→ Data for the task
BEGIN

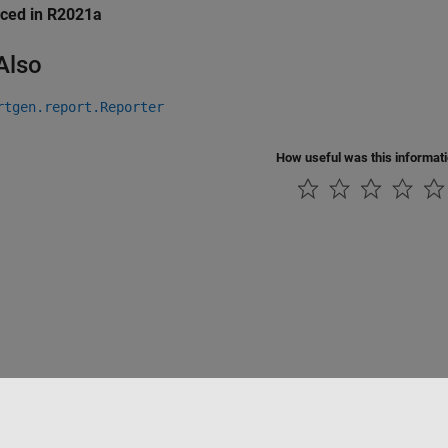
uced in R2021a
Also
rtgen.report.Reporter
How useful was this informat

END
BEGIN

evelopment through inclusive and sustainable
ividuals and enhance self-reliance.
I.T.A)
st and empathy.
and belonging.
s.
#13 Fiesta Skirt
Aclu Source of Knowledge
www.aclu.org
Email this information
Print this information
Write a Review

END
BEGIN

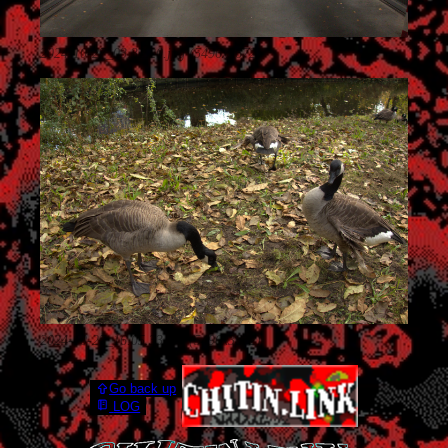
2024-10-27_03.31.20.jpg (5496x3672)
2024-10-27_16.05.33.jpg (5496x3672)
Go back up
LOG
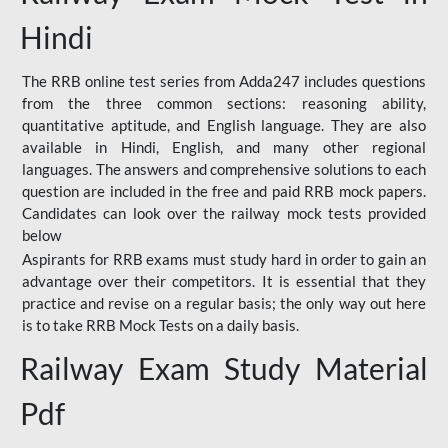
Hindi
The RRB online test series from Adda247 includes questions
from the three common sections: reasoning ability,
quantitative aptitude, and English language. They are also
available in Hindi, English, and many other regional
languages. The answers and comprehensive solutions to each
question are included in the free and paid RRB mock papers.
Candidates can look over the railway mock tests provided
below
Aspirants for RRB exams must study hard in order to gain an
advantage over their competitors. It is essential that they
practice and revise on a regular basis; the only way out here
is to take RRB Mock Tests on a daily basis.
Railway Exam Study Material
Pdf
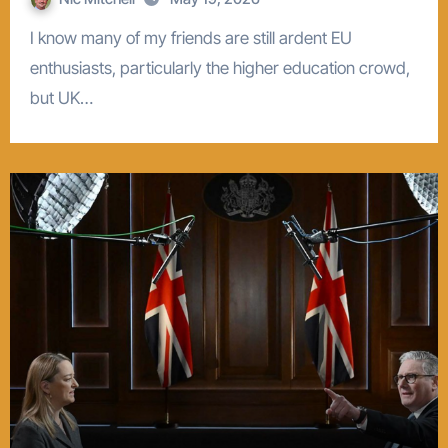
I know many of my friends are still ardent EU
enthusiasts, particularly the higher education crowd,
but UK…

END

→ Task description
Gather up the lines containing the word "many" from these records and copy them.

→ Exercise result
available in Hindi, English, and many other regional
I know many of my friends are still ardent EU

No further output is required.